Xen walked into the guy’s much larger lab. It had room for his work-area, a cleanup station, a bank of computers, and three large storage tanks along the wall. Two of the tanks were open with two-foot-wide ports swung outwards. Xen laid his backpack on a table and checked the closed tank, finding it full. “Perfect,” he said out loud. He went back to the table and pulled everything out.
The backpack empty, he stripped down to skin and threw his clothes into one of the open tanks. His glasses followed. He went back to the table, put on a pair of bikini underwear and grabbed the two blood bags. He emptied the bags into the vat next, first the blood then the cellulite, making a sickening splattering sound as the fluids and fat hit the stainless steel bottom of the tank. The two empty blood bags went into a gallon ziplock that he sealed up carefully. He then grabbed the green tin from the table and dumped his teeth into the vat.
He went back to the table and pulled out electric clippers and a black trash bag.
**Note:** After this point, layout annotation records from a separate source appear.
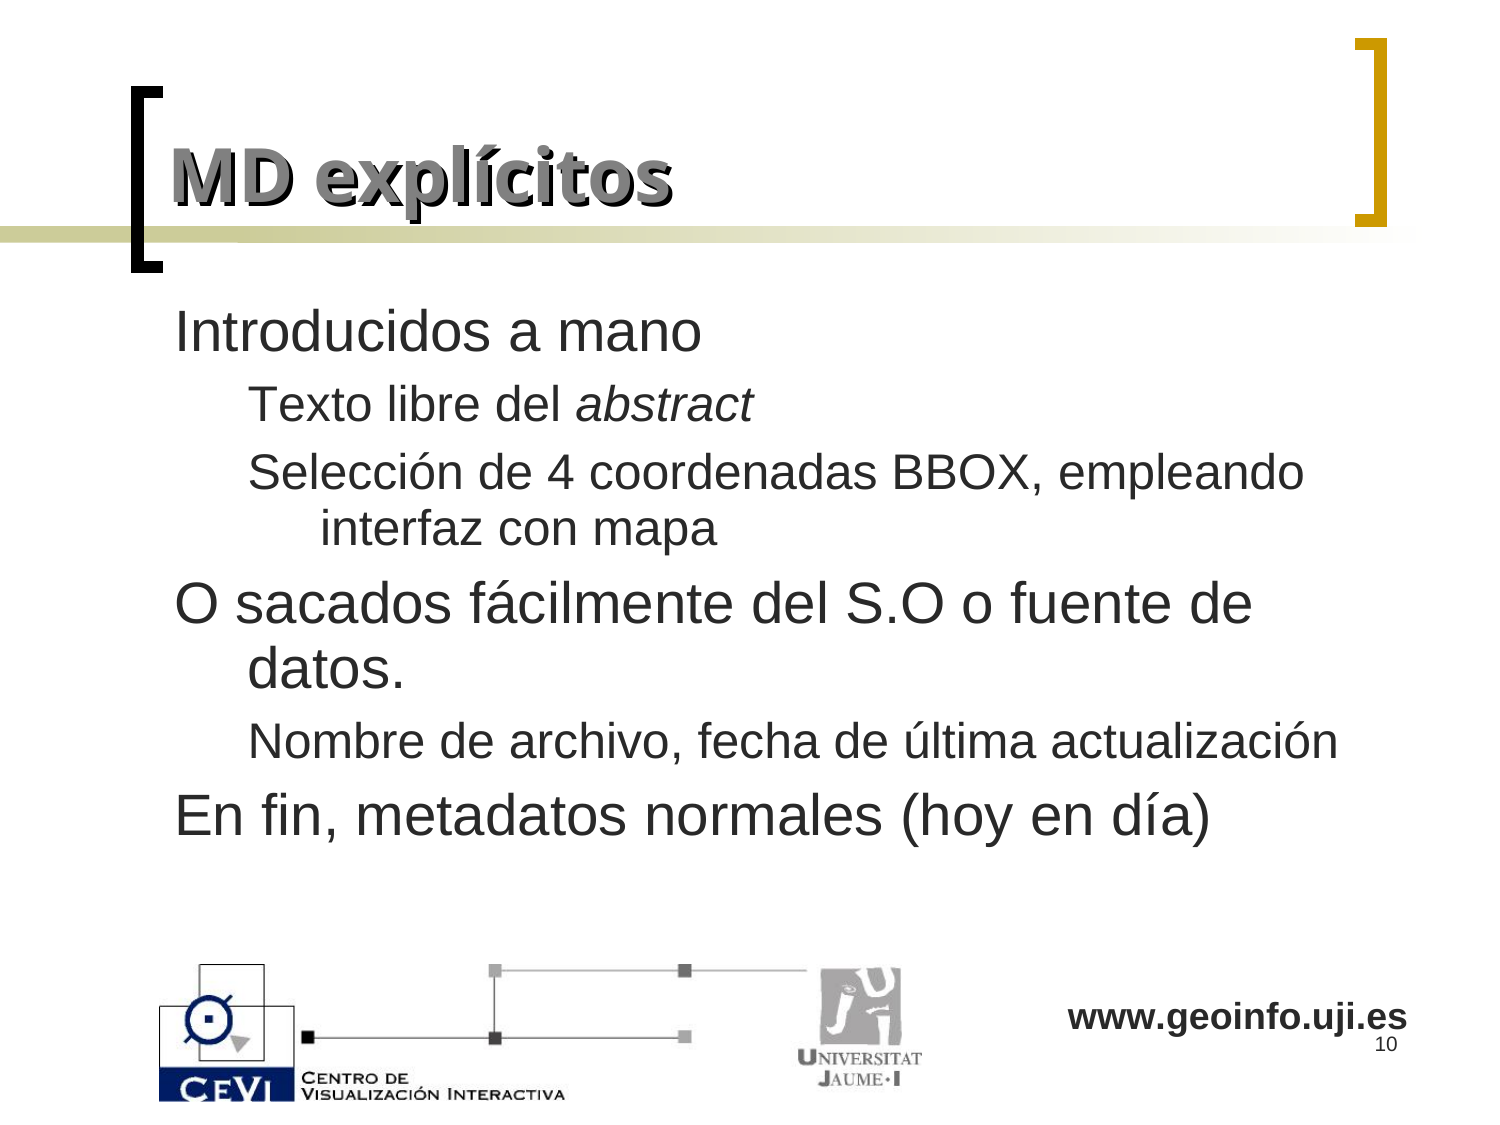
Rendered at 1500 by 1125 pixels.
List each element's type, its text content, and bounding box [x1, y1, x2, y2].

list Introducidos a mano Texto libre del abstract Selección de 4 coordenadas BBOX, empleando interfaz con mapa O sacados fácilmente del S.O o fuente de datos. Nombre de archivo, fecha de última actualización En fin, metadatos normales (hoy en día) [159, 290, 1417, 966]
title MD explícitos [152, 15, 1328, 232]
picture [159, 966, 922, 1102]
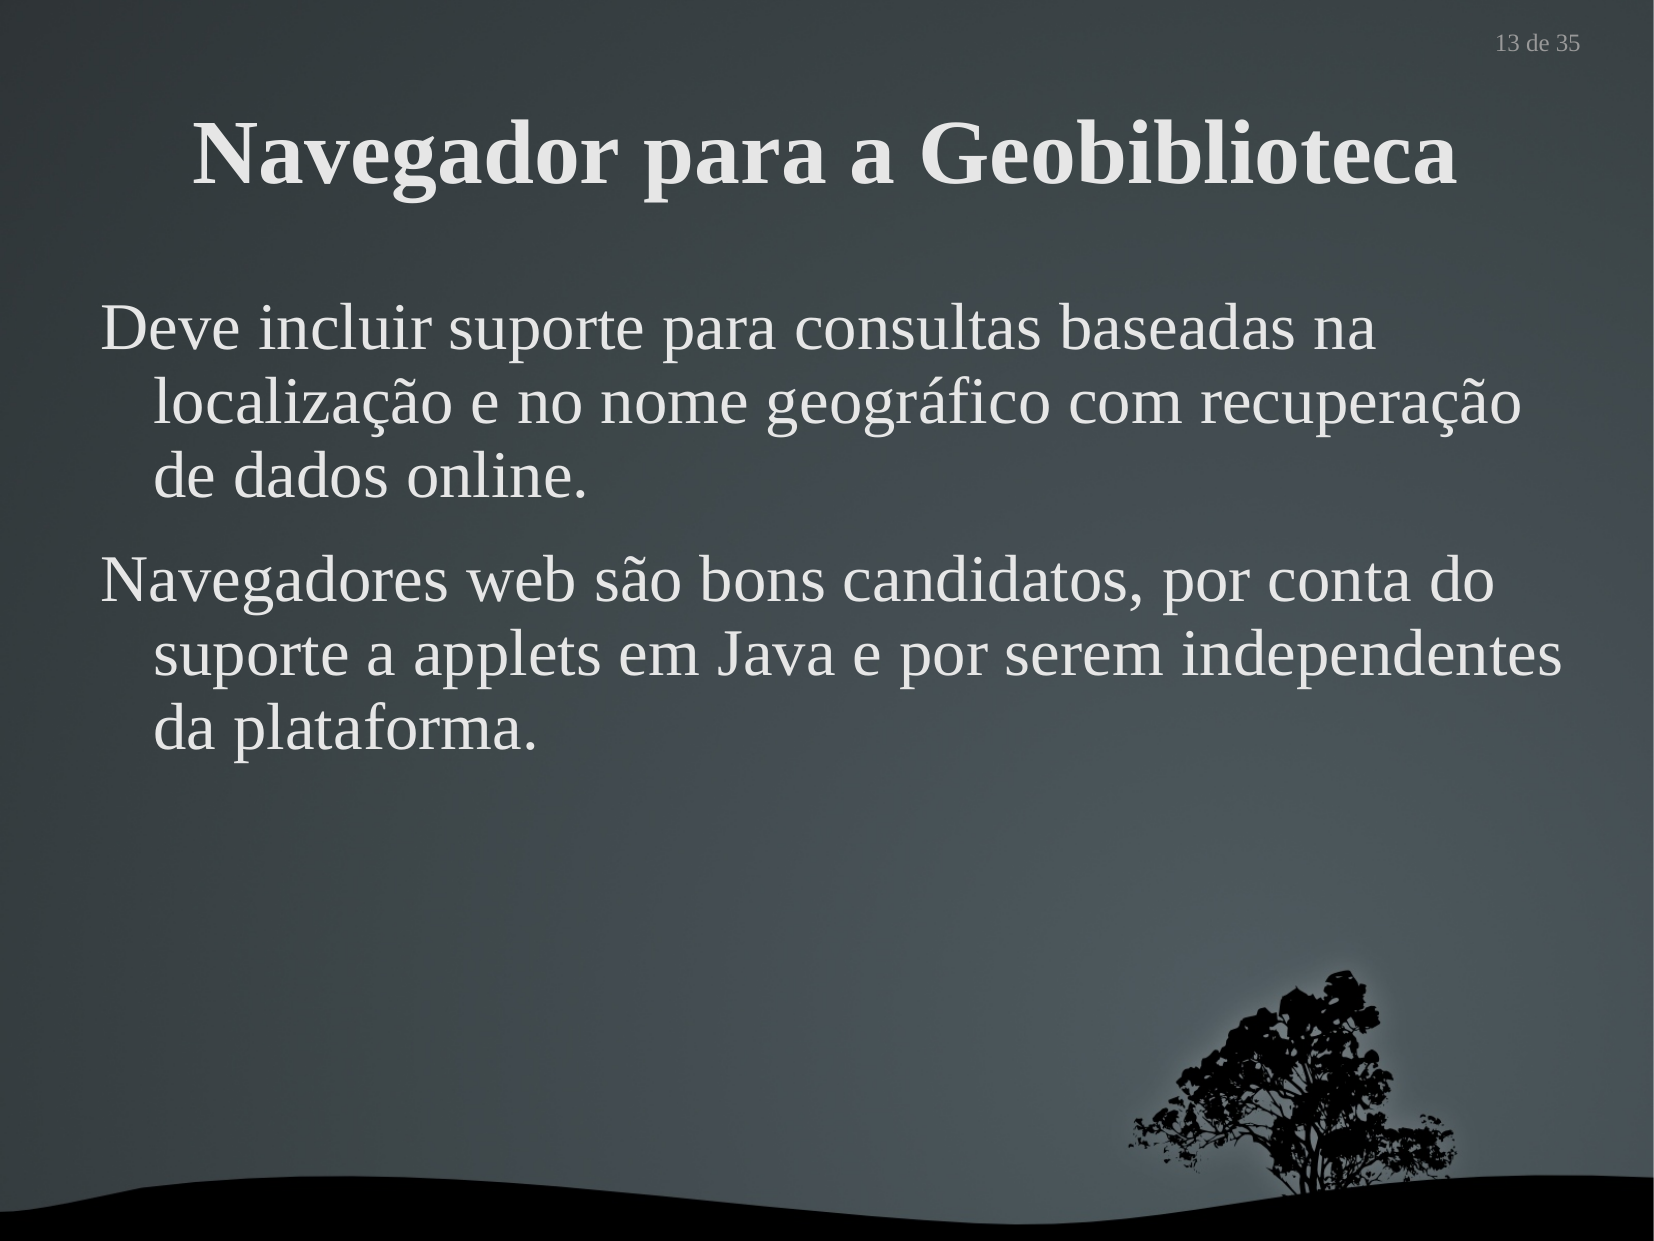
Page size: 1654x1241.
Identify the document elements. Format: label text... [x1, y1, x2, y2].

list Deve incluir suporte para consultas baseadas na localização e no nome geográfico com recuperação de dados online. Navegadores web são bons candidatos, por conta do suporte a applets em Java e por serem independentes da plataforma. [82, 290, 1571, 1094]
title Navegador para a Geobiblioteca [82, 56, 1571, 250]
picture [0, 0, 1654, 1241]
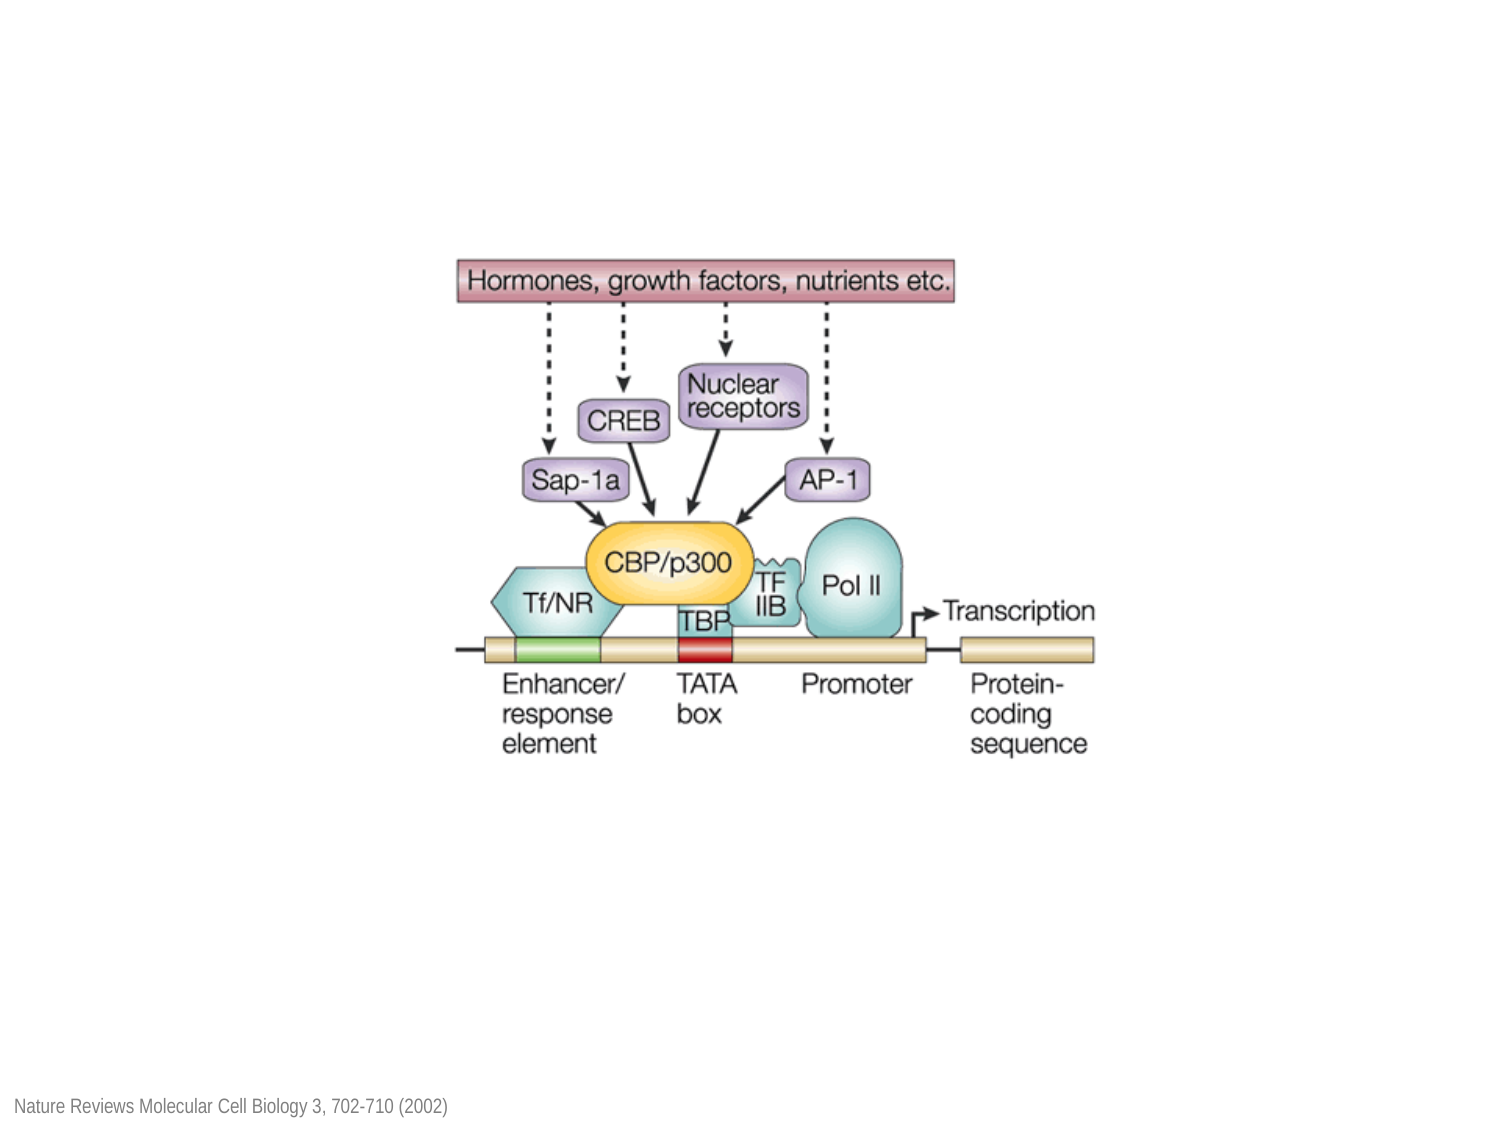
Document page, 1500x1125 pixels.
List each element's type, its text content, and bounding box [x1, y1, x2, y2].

text_box Nature Reviews Molecular Cell Biology 3, 702-710 (2002) [0, 1084, 464, 1125]
picture [336, 196, 1128, 787]
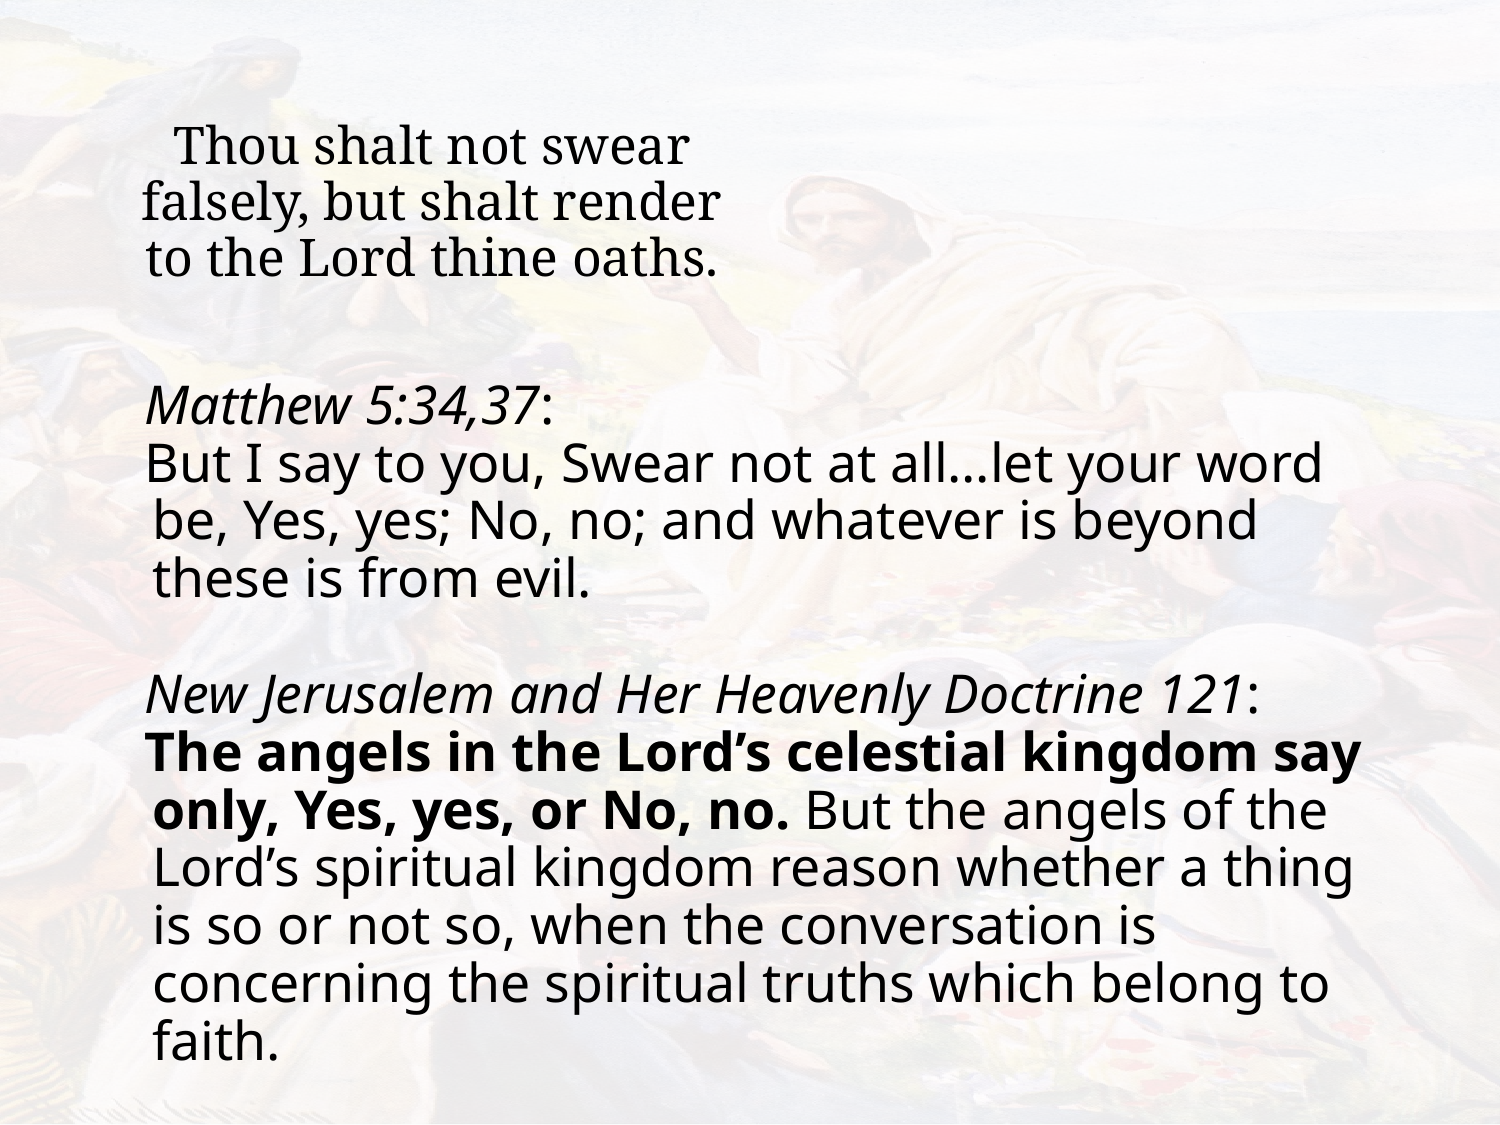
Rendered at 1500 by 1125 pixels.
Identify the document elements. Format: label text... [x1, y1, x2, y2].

list Matthew 5:34,37: But I say to you, Swear not at all…let your word be, Yes, yes; No, no; and whatever is beyond these is from evil. New Jerusalem and Her Heavenly Doctrine 121: The angels in the Lord’s celestial kingdom say only, Yes, yes, or No, no. But the angels of the Lord’s spiritual kingdom reason whether a thing is so or not so, when the conversation is concerning the spiritual truths which belong to faith. [103, 370, 1397, 1085]
title Thou shalt not swear falsely, but shalt render to the Lord thine oaths. [114, 95, 750, 313]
He found an outlet and proceeded to shave his head, spilling the long black hair directly into the waiting bag. With his head completely bald except for low, coarse stubble, he turned his attention to his arms and legs, removing all of the sparse hair he had on his limbs.
Using a washbasin in the corner of the lab, he pulled his razor off the table and proceeded to carefully shave every surface of his exposed skin save his eyebrows, rinsing the razor as he went. Once finished, he put the razor back in the pack and emptied the bag of hair into the vat. Xen paused for a moment, taking in what he’d done. A nervous laughter bubbled out of him as he stared down at the scattered mess in the bottom of the vat.
“That’s just nasty,” he said and tried to get hold of his laughing.
He closed the swinging door and twisted down the sealing lever. It was time to put together his disguise. Panty hose went on first. He’d never worn them before and had no idea what to expect. They tingled as they went on, and he stood there looking at his legs for a minute. He realized that he actually had nice legs.
Pushing the rather bizarre thought away, he grabbed the padded bra he’d picked up and spent the next five minutes trying to put the thing on, straining his arms behind his back.
“How the hell do women do this?” he asked the bra.
Finally, he pulled it back off, hooked the clasps and pulled it over his head, adjusting it into place with a frustrated sigh of accomplishment. The dress went over his head next—a blue, high-collared affair with short sleeves and a skirt that went down to his knees. He buttoned up the collar and adjusted it in a few places.
He grabbed a tube of light red lipstick and a small mirror. Working clumsily, he put it on and pinched his lips together the way he’d seen so many women do. Even to his untrained eye, it looked pretty bad. He went to the sink again, grabbed some paper towel and rubbed it off, carefully avoiding spreading it around. He put some more on, using less this time, and went through the lip motion again. This time it didn’t make him look like a bald, hooker, so he gave it a rest.
He pulled out a long, curly black wig and slipped that over his head, adjusting it carefully in the mirror. Shoes went on next, blue pumps with the lowest, widest heels he could find. He folded and compressed the first backpack then slipped it into a smaller one. The trash, razor, clippers, and everything else went inside, and he spent the next ten minutes walking around the area making sure that he hadn’t left anything.
Grabbing more paper towels and using bleach, he thoroughly wiped down every surface he’d touched and every other surface even remotely nearby. When the area was as spotless as he could make it, he went over to the tank control panel and, using more paper towel to touch the controls, flipped the pump power switch. When the light above it went green, he selected the tank with the mess inside as the receiver and the full tank as the sender. He pressed the transfer button and heard the satisfying sound of fluid pouring into the vat.